Les témoignages recueillis

Une de nos motivations à montrer les fours au public est bien de témoigner du travail de nos anciens.

Nous avons pu questionner certains d’entre eux et les questions que tout le monde se pose sont sans doute :

  • Comment pouviez vous garnir le four de pierres et de charbon alors qu’il expulse des fumées à 900° ?
  • Le site était en permanence envahit de fine poussière de chaux en suspension, très corrosive ?
  • Sans compter les particules de chaux vive en quête de la moindre goutte d’eau, de sueur, de larme ou de salive ?
  • De quelles protections disposiez-vous ?

Leurs femmes découpaient de vieux draps de lin en bandes qu’ils enroulaient autour de leurs bras … le mouchoir à carreaux noué sur la bouche … une cuillerée d’huile bien mâchée pour tapisser les muqueuses … les yeux étaient secs et rougis, la peau bien tannée, mais à leur dire, ce n’était pas plus dur que le métier de paysan de cette époque.

  • Comment pouviez vous être surs que le calcaire s’était bien changé en chaux et bon à défourner ?

La seule méthode consiste à écouter !! L’air frais et humide accéléré par la cheminée rencontre les premiers blocs plus ou moins coincés entre eux et ceux-ci aspirent l’humidité avec un chuintement caractéristique.

  • A quoi ressemble un bloc de chaux ?

Le bloc de chaux a la même forme que le bloc de calcaire initial, quasiment la même couleur mais son poids a diminué de 40% et c’est perceptible dans la main. 40% de la pierre calcaire est du CO2 piégé relibéré dans l’atmosphère.

Nos visiteurs témoignent eux aussi des usages de la chaux par leurs parents ou grands-parents.

  • Les œufs d’été gardés pour l’hiver dans un bain de lait de chaux : la chaux éteinte mélangée à de l’eau donne une suspension appelée lait de chaux, de PH 12.6 c’est un puissant bactéricide et une seconde peau protectrice pour les œufs qui restent frais. Mais les blancs sont paraît-il impossibles à monter en neige, à vérifier.
  • Le séchage exprès des jambons à la chaux vive n’est pas évoqué sans appréhension, il faut du doigté et de l’expérience sinon le jambon est trop sec. Par contre la conservation des saucissons avec un poudrage de chaux éteinte semble mieux maîtrisée.
  • Le même lait de chaux servait à badigeonner les murs des étables et même ceux des habitations : beaucoup de maladies évitées.
  • «Qui chaule sans fumer se ruine sans y penser » : dicton de la montagne au-dessus de Chauffailles qui n’est pas sans bon sens. Le chaulage neutralise le PH des sols acides d’origine granitique, c’est l’intérêt principal mais permet aussi de fixer les engrais pour que les pluies ne les lessivent pas dans ces terrains sableux.
  • « Le chaulage enrichit le père et ruine le fils » invite à la prudence : la chaux est épandue en petite quantité tous les 4 ou 5 ans seulement car elle fixe le engrais, ce qui enrichit le père, mais extermine aussi toute la faune microbienne du sol, ce qui ne manquera pas de gâter l’héritage.
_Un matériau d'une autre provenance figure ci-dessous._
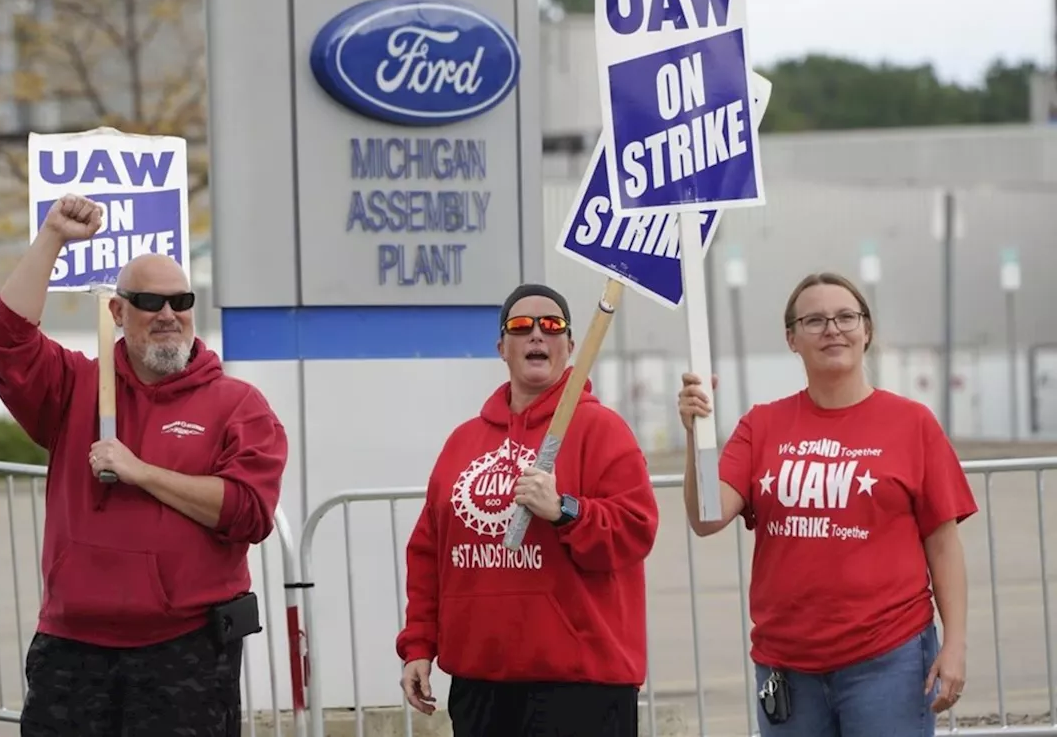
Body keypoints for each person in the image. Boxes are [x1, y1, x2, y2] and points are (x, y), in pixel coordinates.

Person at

Il faut donc laisser au sol le temps de régénérer sa faune microbienne.
  • La chaux vive permet d’enterrer les cadavres d’animaux (ou d’humains) sans empoisonner les eaux : composés de 75% d’eau, nos tissus et notre faune microbienne sont desséchés par la chaux vive.
  • Les eaux usées sont assainies par la chaux éteinte
  • Et tous nos murs de maison maçonnés en chaux sont évoqués pour leur impression de confort. C’est que la chaux laisse passer l’air, retient ou restitue l’humidité, retient les gaz polluants.
  • Et on ne peut rien cacher à nos visiteurs : un Normand nous apprend qu’une congrégation de religieuses a une dispense pour les sœurs décédées : le corps est traité à la chaux vive, les ossements sont ensuite inhumés dans leur crypte.